Work to be completed
In the listing that follows, give every line again exactly and omit the pictures.

Record set
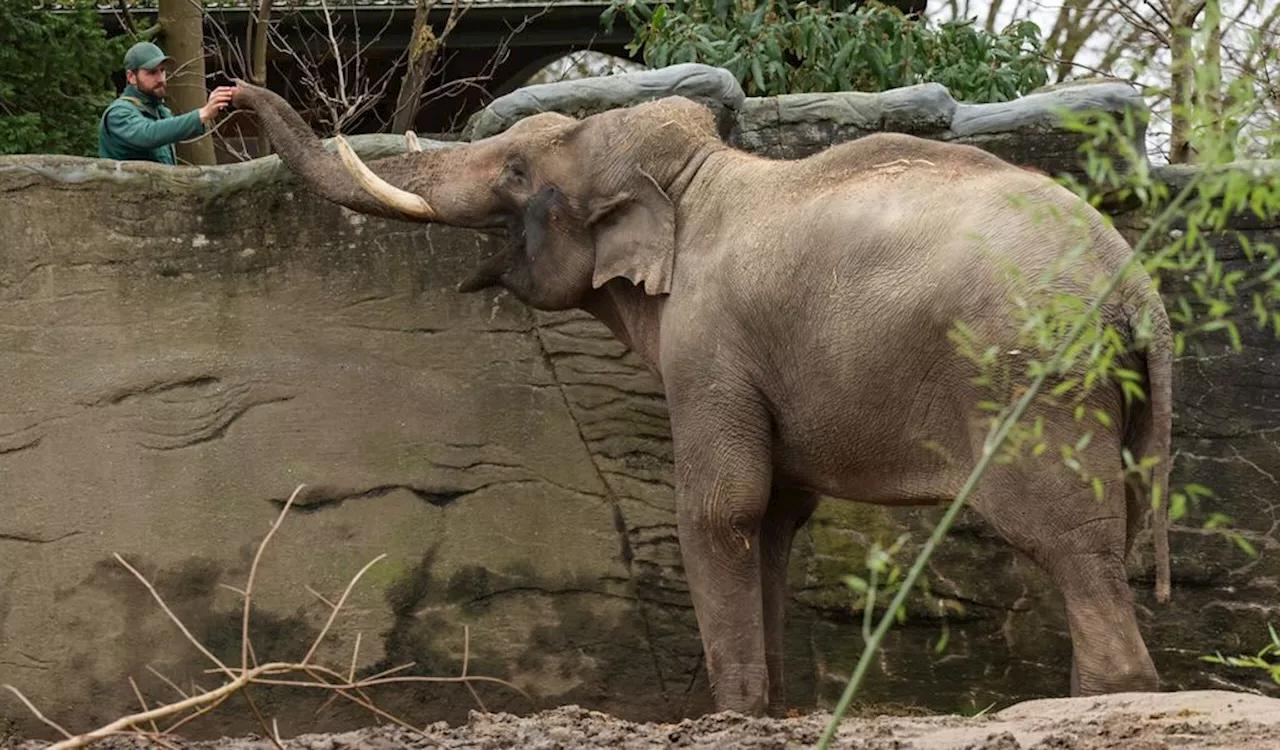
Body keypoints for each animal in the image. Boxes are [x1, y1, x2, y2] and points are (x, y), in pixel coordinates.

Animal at [227, 78, 1172, 716]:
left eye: (517, 169)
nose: (226, 96)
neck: (694, 178)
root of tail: (1136, 290)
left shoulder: (710, 343)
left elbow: (723, 506)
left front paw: (734, 712)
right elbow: (777, 518)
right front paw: (776, 709)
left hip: (1033, 376)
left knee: (1060, 530)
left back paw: (1107, 695)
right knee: (1114, 526)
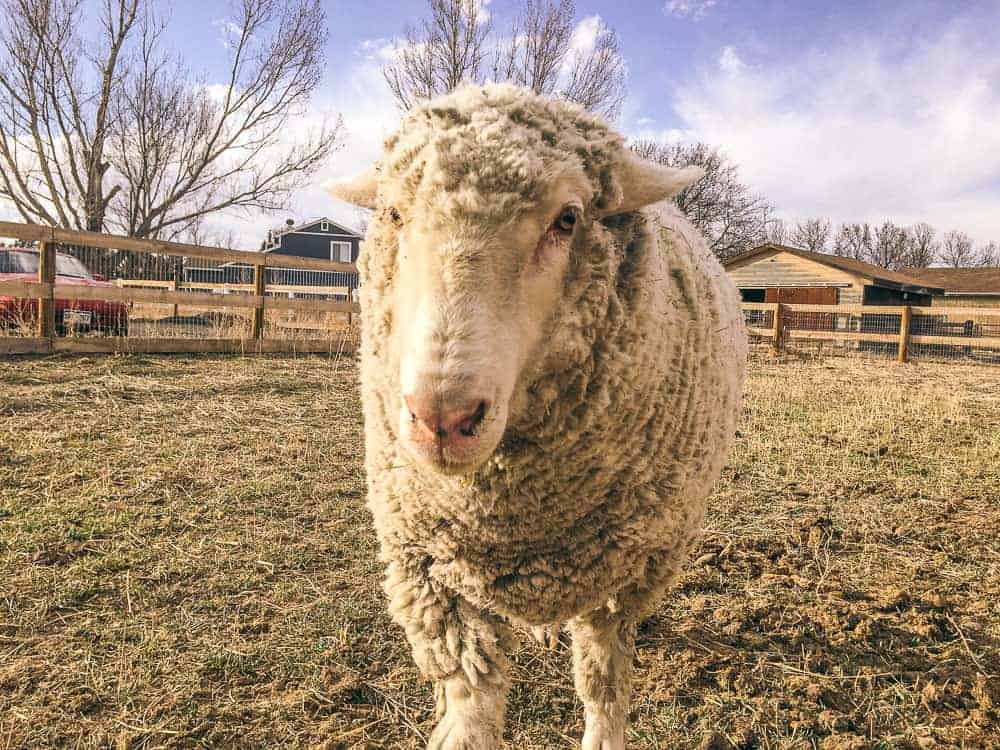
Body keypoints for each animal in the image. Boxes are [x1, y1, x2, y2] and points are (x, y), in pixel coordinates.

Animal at [332, 85, 748, 748]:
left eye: (569, 218)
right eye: (393, 214)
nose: (442, 417)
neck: (510, 514)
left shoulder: (622, 574)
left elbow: (603, 682)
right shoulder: (429, 571)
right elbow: (471, 699)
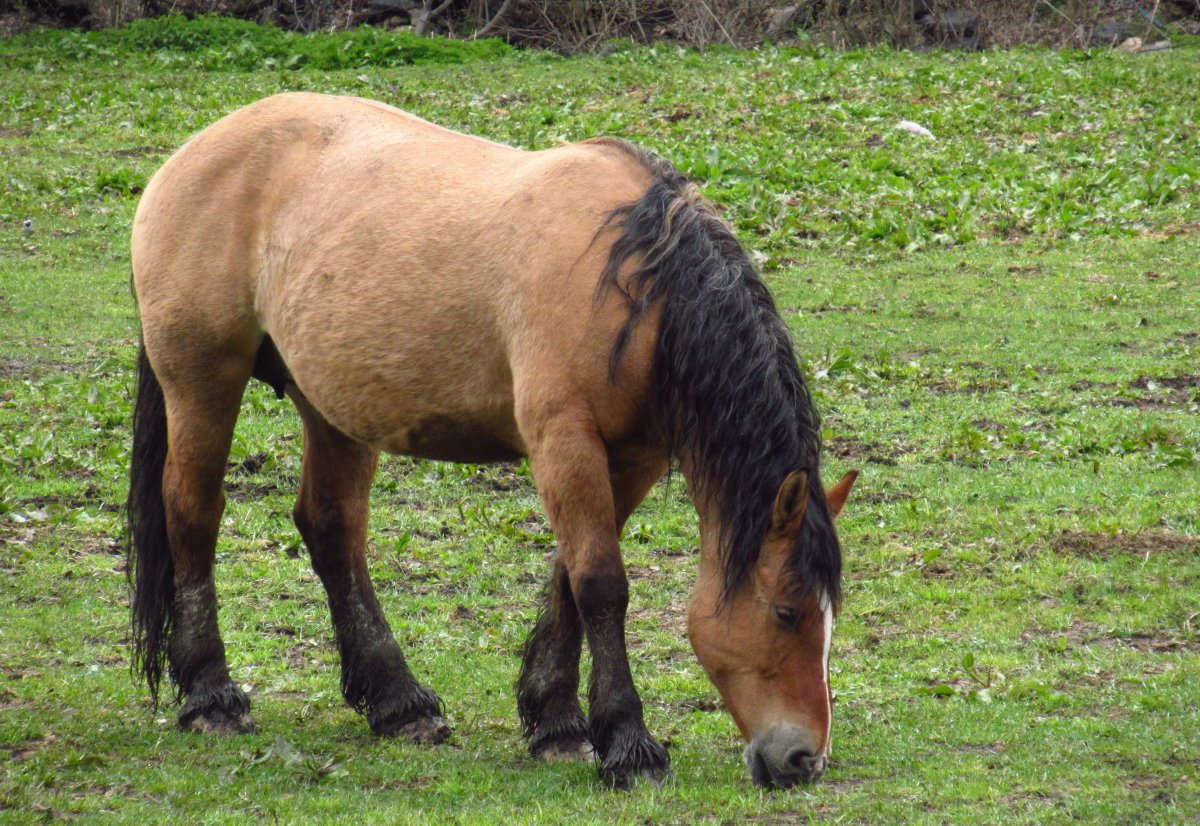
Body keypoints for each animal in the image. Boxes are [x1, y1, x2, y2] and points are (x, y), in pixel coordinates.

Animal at [129, 93, 854, 792]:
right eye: (786, 611)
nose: (804, 760)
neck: (634, 282)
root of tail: (191, 153)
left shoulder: (634, 456)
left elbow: (569, 577)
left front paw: (557, 722)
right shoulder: (564, 440)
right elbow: (601, 584)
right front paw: (627, 745)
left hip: (333, 407)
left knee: (332, 529)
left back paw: (398, 703)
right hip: (201, 383)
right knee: (192, 514)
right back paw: (212, 696)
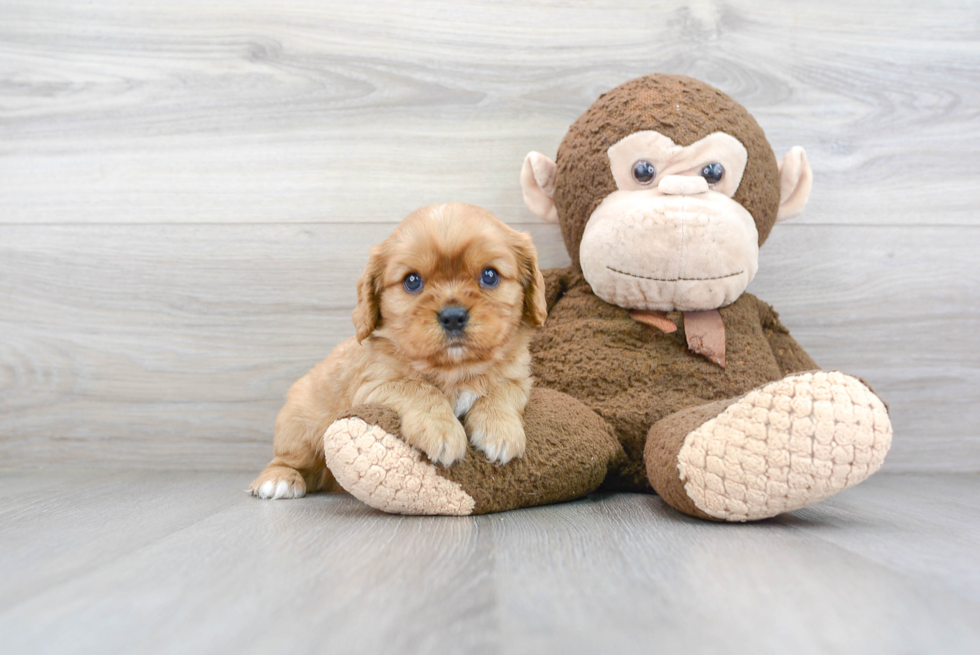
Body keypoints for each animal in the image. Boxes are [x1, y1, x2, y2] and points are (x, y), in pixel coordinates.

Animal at [249, 202, 548, 500]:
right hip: (298, 428)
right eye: (412, 281)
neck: (455, 368)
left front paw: (500, 431)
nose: (453, 316)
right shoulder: (373, 386)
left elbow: (501, 390)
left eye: (490, 275)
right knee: (289, 459)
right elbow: (418, 388)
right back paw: (278, 480)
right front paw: (441, 431)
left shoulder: (519, 378)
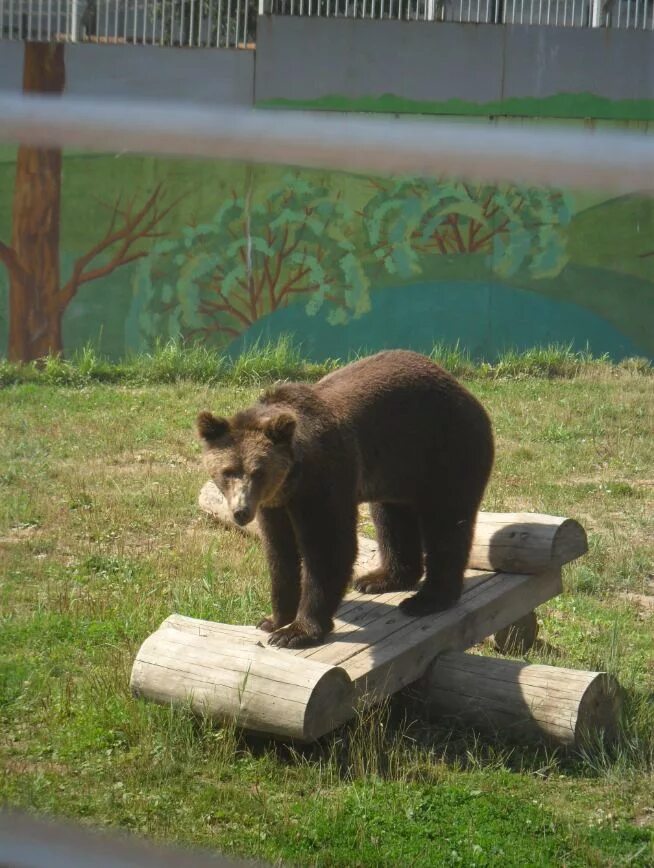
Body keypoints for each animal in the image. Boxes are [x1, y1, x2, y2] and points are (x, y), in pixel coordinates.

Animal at [197, 350, 494, 648]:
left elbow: (329, 547)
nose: (241, 511)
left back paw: (427, 599)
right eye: (228, 472)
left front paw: (297, 631)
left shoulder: (324, 481)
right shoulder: (274, 504)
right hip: (395, 469)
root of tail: (463, 389)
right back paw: (382, 579)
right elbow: (279, 553)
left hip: (446, 448)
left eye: (258, 472)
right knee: (391, 518)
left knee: (446, 522)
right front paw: (273, 620)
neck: (294, 479)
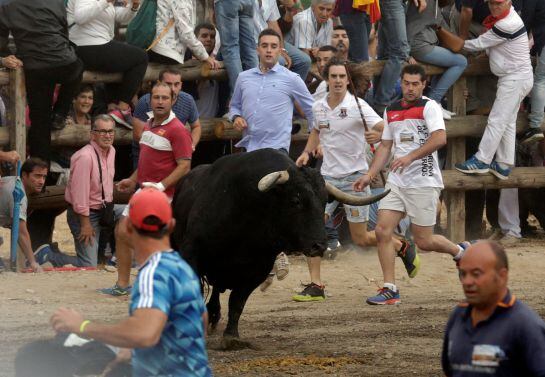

Answer area
Body keypoints for each animal in the image. Boxes are [x1, y1, x2, y2] and points are (x, y), in pixel coordinates.

Animal at [227, 78, 1172, 716]:
left eye: (517, 169)
nose: (226, 96)
neck: (694, 178)
root of tail: (1136, 290)
left shoulder: (710, 343)
left elbow: (723, 506)
left front paw: (734, 712)
right elbow: (777, 518)
right front paw: (776, 709)
left hip: (1033, 376)
left knee: (1060, 530)
left back paw: (1107, 695)
right knee: (1114, 526)
Body keypoints for each animal in the image. Boxes are [x1, y1, x2, y2] and points are (x, y), in pixel coordinates.

Animal at [332, 85, 748, 748]:
left eye: (569, 218)
right eye: (393, 214)
nose: (442, 417)
neck: (510, 514)
left shoulder: (622, 574)
left elbow: (603, 682)
right shoulder: (429, 571)
right elbow: (471, 699)
Body keypoints for each animal in the image. Boxes are [x1, y1, x2, y2] and points are (x, y), in pixel coordinates.

Animal at [129, 93, 854, 792]:
right eye: (786, 611)
nose: (804, 760)
neck: (634, 282)
root of tail: (191, 153)
left shoulder: (634, 456)
left elbow: (569, 577)
left front paw: (557, 722)
right shoulder: (564, 440)
right elbow: (601, 584)
right front paw: (627, 745)
left hip: (333, 407)
left knee: (332, 529)
left back paw: (398, 703)
right hip: (201, 383)
right knee: (192, 514)
right back paw: (212, 696)
Body keypoints for each animal in the image. Boxes are [x1, y1, x2, y2] and points are (x, y), in pixel coordinates.

Animal at [249, 202, 548, 500]:
right hip: (298, 428)
right eye: (412, 281)
neck: (455, 368)
left front paw: (500, 431)
nose: (453, 316)
right shoulder: (373, 386)
left elbow: (501, 390)
left eye: (490, 275)
right knee: (289, 459)
right elbow: (418, 388)
right back paw: (278, 480)
right front paw: (441, 431)
left shoulder: (519, 378)
Body keypoints for each animal in the image. Boxes are [x1, y1, x2, y2] and points are (x, y), in pixel coordinates.

Animal at [197, 350, 494, 648]:
left elbow: (329, 547)
nose: (241, 511)
left back paw: (427, 599)
right eye: (228, 472)
left front paw: (297, 631)
left shoulder: (324, 481)
right shoulder: (274, 504)
right hip: (395, 469)
root of tail: (463, 389)
right back paw: (382, 579)
right elbow: (279, 553)
left hip: (446, 448)
left eye: (258, 472)
right knee: (391, 518)
left knee: (446, 522)
right front paw: (273, 620)
neck: (294, 479)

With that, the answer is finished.